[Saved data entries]
.....
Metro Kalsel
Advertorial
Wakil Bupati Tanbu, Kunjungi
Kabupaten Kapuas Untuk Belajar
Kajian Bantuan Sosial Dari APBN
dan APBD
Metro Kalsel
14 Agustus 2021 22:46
.....
## Exercise
Write out these lines again, putting "Sponsored Content" wherever "Advertorial" appears and keeping everything else the same.

## Answer for this exercise
Metro Kalsel
Sponsored Content
Wakil Bupati Tanbu, Kunjungi
Kabupaten Kapuas Untuk Belajar
Kajian Bantuan Sosial Dari APBN
dan APBD
Metro Kalsel
14 Agustus 2021 22:46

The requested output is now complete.